=== Records shown ===

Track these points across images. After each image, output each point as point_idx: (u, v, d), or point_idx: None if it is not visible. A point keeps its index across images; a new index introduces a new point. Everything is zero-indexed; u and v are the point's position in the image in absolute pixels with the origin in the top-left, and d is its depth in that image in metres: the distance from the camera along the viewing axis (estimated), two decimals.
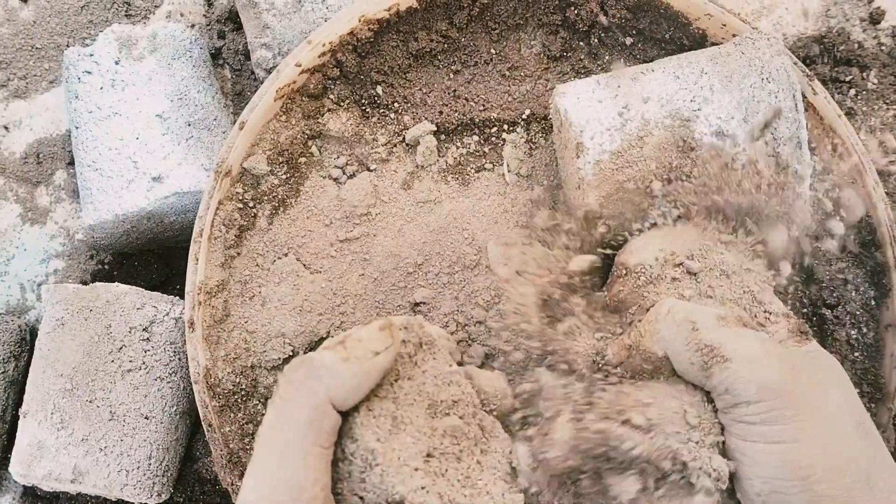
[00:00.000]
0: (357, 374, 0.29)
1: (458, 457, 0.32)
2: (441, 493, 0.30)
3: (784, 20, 0.56)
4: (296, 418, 0.28)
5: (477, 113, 0.47)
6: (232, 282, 0.45)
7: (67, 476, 0.45)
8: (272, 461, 0.28)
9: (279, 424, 0.29)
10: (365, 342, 0.30)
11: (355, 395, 0.30)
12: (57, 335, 0.47)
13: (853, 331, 0.45)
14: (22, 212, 0.56)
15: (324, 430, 0.29)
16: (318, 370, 0.29)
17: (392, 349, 0.31)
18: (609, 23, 0.47)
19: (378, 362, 0.30)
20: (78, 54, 0.50)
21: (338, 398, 0.29)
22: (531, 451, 0.34)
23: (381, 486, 0.29)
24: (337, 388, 0.29)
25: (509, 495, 0.32)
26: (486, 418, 0.34)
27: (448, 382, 0.33)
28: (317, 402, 0.29)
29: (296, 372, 0.29)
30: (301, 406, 0.28)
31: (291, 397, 0.29)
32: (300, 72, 0.45)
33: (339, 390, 0.29)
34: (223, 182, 0.45)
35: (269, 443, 0.29)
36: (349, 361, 0.29)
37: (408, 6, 0.46)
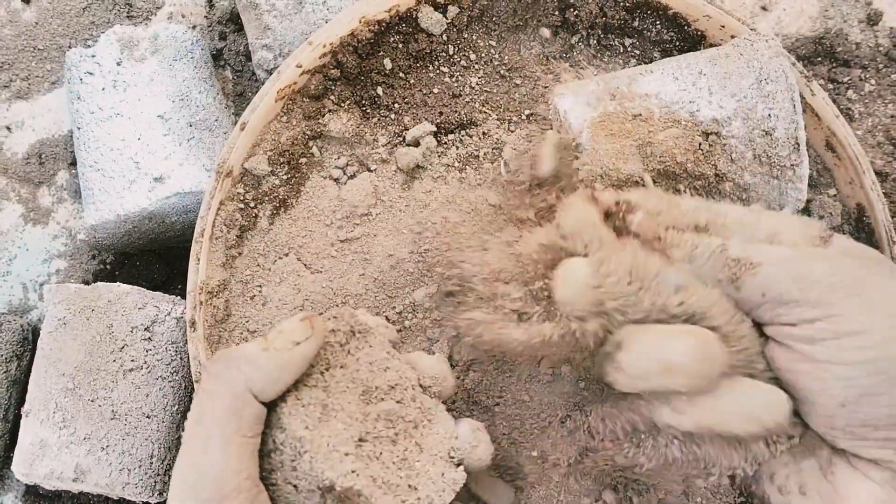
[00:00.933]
0: (277, 364, 0.30)
1: (393, 440, 0.33)
2: (374, 476, 0.31)
3: (782, 21, 0.56)
4: (216, 409, 0.29)
5: (477, 114, 0.47)
6: (233, 282, 0.45)
7: (69, 475, 0.45)
8: (195, 452, 0.28)
9: (200, 416, 0.29)
10: (285, 333, 0.31)
11: (276, 384, 0.30)
12: (59, 335, 0.47)
13: None
14: (24, 212, 0.57)
15: (245, 419, 0.29)
16: (236, 360, 0.29)
17: (314, 339, 0.31)
18: (608, 24, 0.47)
19: (299, 352, 0.30)
20: (80, 55, 0.51)
21: (258, 388, 0.29)
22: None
23: (311, 473, 0.30)
24: (256, 377, 0.29)
25: (449, 474, 0.33)
26: (427, 401, 0.35)
27: (384, 368, 0.34)
28: (236, 391, 0.29)
29: (216, 364, 0.30)
30: (221, 396, 0.29)
31: (211, 389, 0.29)
32: (301, 73, 0.45)
33: (258, 380, 0.29)
34: (224, 182, 0.45)
35: (193, 435, 0.29)
36: (269, 351, 0.30)
37: (408, 7, 0.46)
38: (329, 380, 0.32)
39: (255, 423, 0.30)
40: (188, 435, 0.29)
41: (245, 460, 0.29)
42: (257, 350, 0.30)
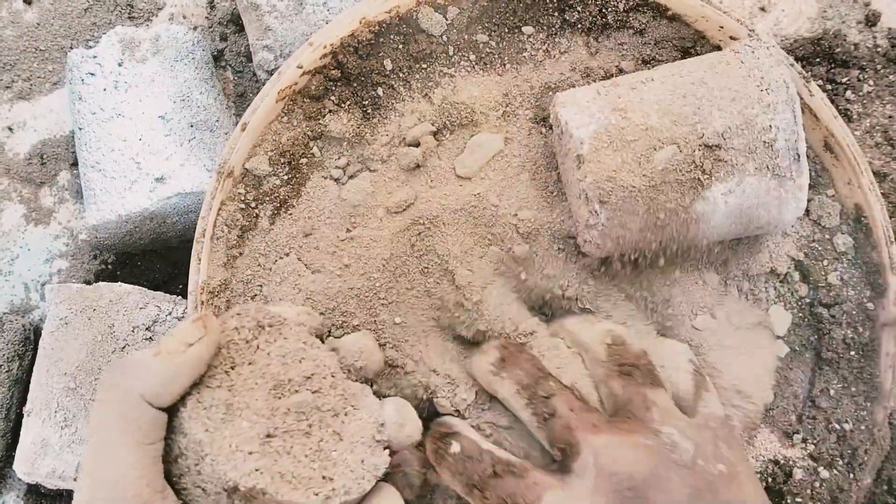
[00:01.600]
0: (168, 368, 0.29)
1: (306, 432, 0.32)
2: (282, 472, 0.30)
3: (781, 22, 0.57)
4: (108, 418, 0.28)
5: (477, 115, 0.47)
6: (234, 281, 0.45)
7: (71, 474, 0.46)
8: (92, 462, 0.28)
9: (95, 426, 0.29)
10: (177, 335, 0.30)
11: (170, 388, 0.29)
12: (60, 334, 0.47)
13: (849, 330, 0.45)
14: (26, 212, 0.57)
15: (141, 427, 0.28)
16: (126, 368, 0.29)
17: (207, 340, 0.30)
18: (608, 24, 0.47)
19: (192, 354, 0.30)
20: (81, 56, 0.51)
21: (150, 394, 0.29)
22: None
23: (214, 476, 0.29)
24: (147, 383, 0.29)
25: (370, 460, 0.33)
26: (351, 386, 0.35)
27: (299, 359, 0.34)
28: (127, 399, 0.28)
29: (108, 373, 0.29)
30: (112, 405, 0.28)
31: (104, 398, 0.29)
32: (301, 73, 0.45)
33: (149, 385, 0.29)
34: (225, 183, 0.45)
35: (91, 444, 0.29)
36: (159, 356, 0.29)
37: (408, 8, 0.46)
38: (235, 378, 0.32)
39: (152, 429, 0.29)
40: (88, 444, 0.29)
41: (144, 467, 0.28)
42: (148, 356, 0.29)
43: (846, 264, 0.46)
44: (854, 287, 0.46)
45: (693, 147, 0.39)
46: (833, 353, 0.45)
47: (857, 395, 0.45)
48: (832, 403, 0.45)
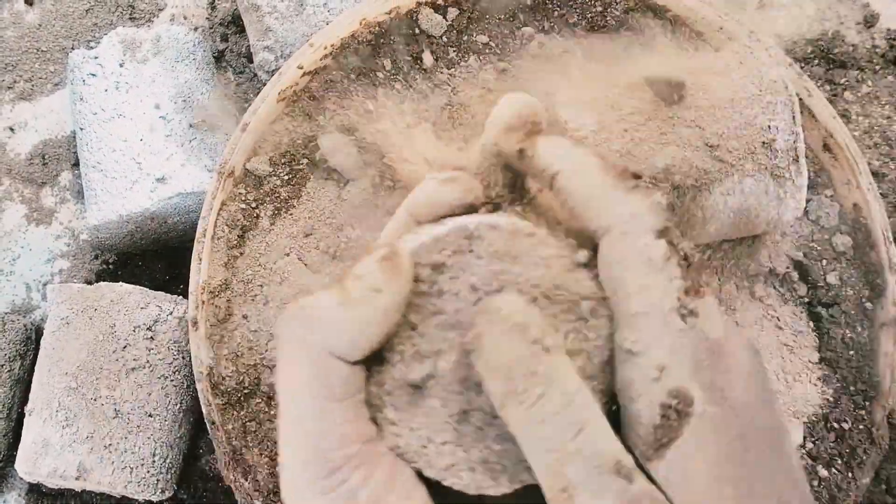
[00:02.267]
0: (357, 321, 0.25)
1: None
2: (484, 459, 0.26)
3: (780, 22, 0.57)
4: (300, 376, 0.25)
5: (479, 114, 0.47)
6: (235, 281, 0.45)
7: (72, 473, 0.46)
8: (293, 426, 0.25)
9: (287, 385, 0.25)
10: (364, 279, 0.25)
11: (363, 344, 0.25)
12: (62, 334, 0.47)
13: (848, 330, 0.46)
14: (27, 212, 0.57)
15: (334, 386, 0.25)
16: (311, 320, 0.25)
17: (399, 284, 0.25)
18: (608, 25, 0.47)
19: (382, 304, 0.25)
20: (82, 57, 0.51)
21: (339, 350, 0.25)
22: None
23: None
24: (335, 339, 0.25)
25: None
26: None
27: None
28: (314, 358, 0.25)
29: (290, 324, 0.25)
30: (301, 362, 0.25)
31: (288, 353, 0.25)
32: (302, 74, 0.46)
33: (338, 342, 0.25)
34: (226, 183, 0.45)
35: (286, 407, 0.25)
36: (346, 305, 0.24)
37: (408, 9, 0.46)
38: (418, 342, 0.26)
39: (345, 386, 0.25)
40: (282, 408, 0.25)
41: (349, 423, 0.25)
42: (333, 304, 0.24)
43: (845, 264, 0.46)
44: (853, 287, 0.46)
45: (692, 147, 0.39)
46: (832, 353, 0.46)
47: (856, 394, 0.45)
48: (831, 403, 0.45)
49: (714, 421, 0.25)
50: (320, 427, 0.24)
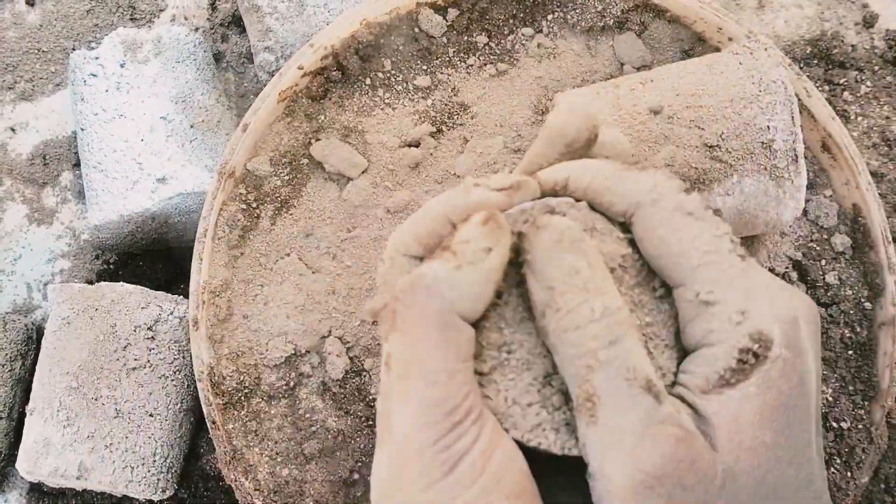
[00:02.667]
0: (475, 280, 0.27)
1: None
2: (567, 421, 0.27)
3: (779, 23, 0.57)
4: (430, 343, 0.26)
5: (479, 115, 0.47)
6: (235, 281, 0.45)
7: (73, 473, 0.46)
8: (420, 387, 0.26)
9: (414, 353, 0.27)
10: (473, 243, 0.27)
11: (481, 301, 0.27)
12: (63, 334, 0.47)
13: (847, 329, 0.46)
14: (28, 212, 0.57)
15: (462, 345, 0.27)
16: (436, 287, 0.26)
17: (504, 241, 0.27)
18: (607, 25, 0.47)
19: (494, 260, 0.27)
20: (84, 57, 0.51)
21: (464, 310, 0.27)
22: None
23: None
24: (460, 300, 0.26)
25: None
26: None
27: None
28: (445, 320, 0.26)
29: (412, 294, 0.27)
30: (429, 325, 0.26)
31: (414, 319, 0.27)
32: (302, 74, 0.46)
33: (462, 302, 0.26)
34: (226, 183, 0.45)
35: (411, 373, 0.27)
36: (463, 268, 0.26)
37: (408, 9, 0.46)
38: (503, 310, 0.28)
39: (469, 346, 0.27)
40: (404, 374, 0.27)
41: (469, 384, 0.27)
42: (450, 269, 0.26)
43: (844, 264, 0.46)
44: (852, 287, 0.46)
45: (691, 147, 0.39)
46: (831, 353, 0.46)
47: (855, 393, 0.45)
48: (830, 402, 0.45)
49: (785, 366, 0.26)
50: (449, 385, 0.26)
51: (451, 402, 0.26)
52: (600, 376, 0.26)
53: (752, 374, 0.26)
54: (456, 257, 0.27)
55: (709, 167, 0.40)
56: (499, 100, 0.47)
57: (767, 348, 0.26)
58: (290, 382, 0.44)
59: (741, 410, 0.26)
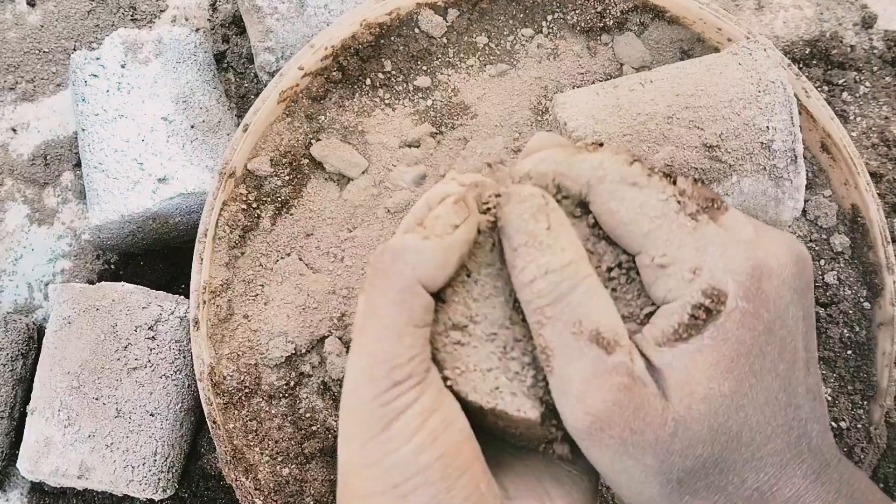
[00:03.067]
0: (440, 251, 0.29)
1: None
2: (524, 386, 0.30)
3: (778, 23, 0.57)
4: (386, 301, 0.29)
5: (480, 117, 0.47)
6: (236, 281, 0.46)
7: (74, 472, 0.46)
8: (369, 343, 0.29)
9: (372, 310, 0.29)
10: (442, 217, 0.29)
11: (443, 271, 0.29)
12: (64, 334, 0.48)
13: (846, 329, 0.46)
14: (29, 212, 0.57)
15: (415, 310, 0.29)
16: (402, 253, 0.29)
17: (471, 219, 0.30)
18: (607, 26, 0.47)
19: (459, 236, 0.29)
20: (84, 58, 0.51)
21: (425, 277, 0.29)
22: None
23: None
24: (423, 267, 0.29)
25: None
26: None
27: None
28: (405, 283, 0.29)
29: (381, 258, 0.29)
30: (388, 289, 0.29)
31: (377, 283, 0.29)
32: (303, 75, 0.46)
33: (425, 269, 0.29)
34: (227, 183, 0.45)
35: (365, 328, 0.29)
36: (430, 239, 0.29)
37: (408, 10, 0.46)
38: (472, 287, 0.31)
39: (424, 313, 0.29)
40: (359, 328, 0.29)
41: (417, 348, 0.29)
42: (418, 240, 0.29)
43: (843, 264, 0.46)
44: (851, 287, 0.46)
45: (691, 148, 0.40)
46: (830, 352, 0.46)
47: (854, 393, 0.45)
48: (829, 402, 0.46)
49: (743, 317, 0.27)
50: (395, 346, 0.28)
51: (395, 361, 0.28)
52: (549, 330, 0.28)
53: (705, 328, 0.27)
54: (425, 230, 0.29)
55: (708, 167, 0.40)
56: (499, 100, 0.47)
57: (721, 302, 0.27)
58: (290, 382, 0.44)
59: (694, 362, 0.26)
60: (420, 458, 0.28)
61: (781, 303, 0.27)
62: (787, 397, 0.27)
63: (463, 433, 0.29)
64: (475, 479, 0.28)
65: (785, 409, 0.27)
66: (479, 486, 0.29)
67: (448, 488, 0.28)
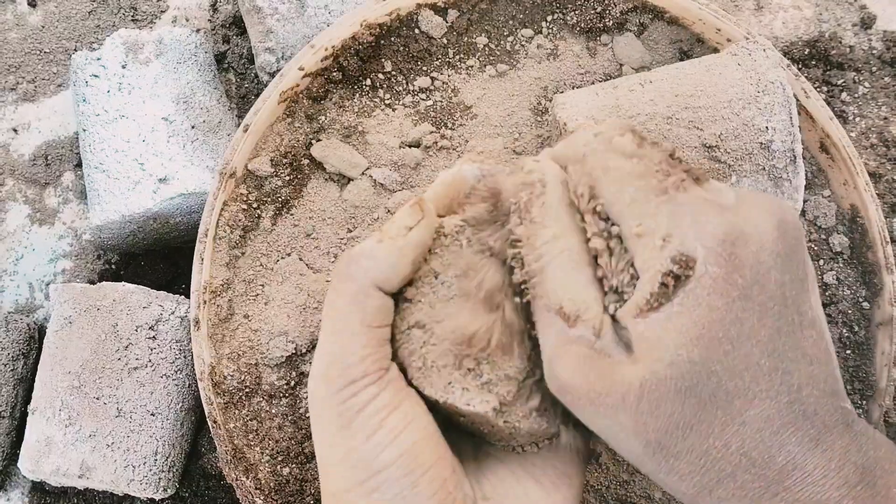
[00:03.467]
0: (392, 253, 0.30)
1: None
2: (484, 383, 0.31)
3: (777, 24, 0.57)
4: (342, 304, 0.30)
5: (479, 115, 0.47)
6: (236, 281, 0.46)
7: (75, 471, 0.46)
8: (326, 342, 0.30)
9: (329, 311, 0.31)
10: (396, 220, 0.31)
11: (396, 272, 0.30)
12: (65, 333, 0.48)
13: (845, 329, 0.46)
14: (30, 213, 0.57)
15: (368, 310, 0.30)
16: (356, 257, 0.30)
17: (425, 222, 0.31)
18: (606, 26, 0.47)
19: (412, 238, 0.31)
20: (85, 58, 0.51)
21: (380, 279, 0.30)
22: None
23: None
24: (375, 268, 0.30)
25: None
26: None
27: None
28: (358, 285, 0.30)
29: (340, 263, 0.31)
30: (345, 292, 0.30)
31: (337, 285, 0.31)
32: (303, 75, 0.46)
33: (377, 270, 0.30)
34: (228, 183, 0.45)
35: (324, 328, 0.31)
36: (382, 242, 0.30)
37: (408, 11, 0.47)
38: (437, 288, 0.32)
39: (379, 313, 0.30)
40: (322, 328, 0.31)
41: (371, 347, 0.30)
42: (373, 243, 0.31)
43: (842, 264, 0.47)
44: (850, 286, 0.46)
45: (690, 148, 0.40)
46: None
47: (853, 393, 0.45)
48: None
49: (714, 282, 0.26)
50: (348, 345, 0.30)
51: (349, 360, 0.29)
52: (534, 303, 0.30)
53: (674, 295, 0.27)
54: (381, 234, 0.31)
55: (707, 168, 0.40)
56: (499, 100, 0.47)
57: (689, 268, 0.26)
58: (290, 382, 0.45)
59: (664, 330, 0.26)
60: (382, 455, 0.29)
61: (761, 268, 0.26)
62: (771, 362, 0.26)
63: (427, 430, 0.30)
64: (441, 476, 0.29)
65: (769, 375, 0.26)
66: (446, 484, 0.29)
67: (412, 484, 0.28)
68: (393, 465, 0.29)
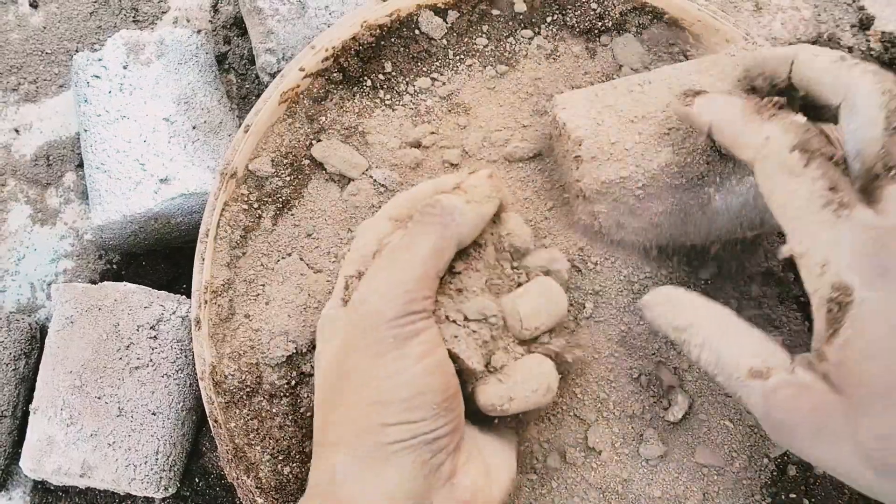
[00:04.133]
0: (477, 216, 0.34)
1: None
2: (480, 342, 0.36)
3: (775, 25, 0.57)
4: (427, 245, 0.33)
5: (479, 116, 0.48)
6: (237, 281, 0.46)
7: (76, 471, 0.46)
8: (395, 271, 0.33)
9: (407, 246, 0.34)
10: (480, 188, 0.34)
11: (472, 233, 0.34)
12: (66, 333, 0.48)
13: None
14: (32, 213, 0.58)
15: (443, 260, 0.34)
16: (451, 210, 0.33)
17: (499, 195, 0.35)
18: (606, 27, 0.48)
19: (490, 207, 0.34)
20: (87, 59, 0.51)
21: (462, 236, 0.34)
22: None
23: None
24: (463, 227, 0.34)
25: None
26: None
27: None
28: (446, 235, 0.33)
29: (433, 209, 0.34)
30: (432, 236, 0.33)
31: (423, 229, 0.33)
32: (304, 76, 0.46)
33: (464, 229, 0.34)
34: (228, 184, 0.46)
35: (396, 257, 0.34)
36: (471, 204, 0.34)
37: (409, 12, 0.47)
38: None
39: (444, 266, 0.34)
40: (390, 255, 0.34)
41: (431, 290, 0.33)
42: (461, 202, 0.34)
43: None
44: None
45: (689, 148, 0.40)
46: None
47: None
48: None
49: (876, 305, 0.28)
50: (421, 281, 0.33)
51: (414, 293, 0.33)
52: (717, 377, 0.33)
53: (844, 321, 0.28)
54: (467, 195, 0.34)
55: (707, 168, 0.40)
56: (499, 101, 0.48)
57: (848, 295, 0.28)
58: (291, 381, 0.45)
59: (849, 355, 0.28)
60: (427, 378, 0.32)
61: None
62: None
63: (450, 374, 0.34)
64: (459, 409, 0.34)
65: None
66: (461, 417, 0.34)
67: (447, 409, 0.32)
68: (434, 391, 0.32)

===

**About this exercise**
Only one stretch of the entries above is wanted: the lines from the one containing "3: (784, 20, 0.56)" through the one containing "26: (486, 418, 0.34)". Please reproduce it exactly.

**Answer to the problem**
3: (784, 20, 0.56)
4: (296, 418, 0.28)
5: (477, 113, 0.47)
6: (232, 282, 0.45)
7: (67, 476, 0.45)
8: (272, 461, 0.28)
9: (279, 424, 0.29)
10: (365, 342, 0.30)
11: (355, 395, 0.30)
12: (57, 335, 0.47)
13: (853, 331, 0.45)
14: (22, 212, 0.56)
15: (324, 430, 0.29)
16: (318, 370, 0.29)
17: (392, 349, 0.31)
18: (609, 23, 0.47)
19: (378, 362, 0.30)
20: (78, 54, 0.50)
21: (338, 398, 0.29)
22: (531, 451, 0.34)
23: (381, 486, 0.29)
24: (337, 388, 0.29)
25: (509, 495, 0.32)
26: (486, 418, 0.34)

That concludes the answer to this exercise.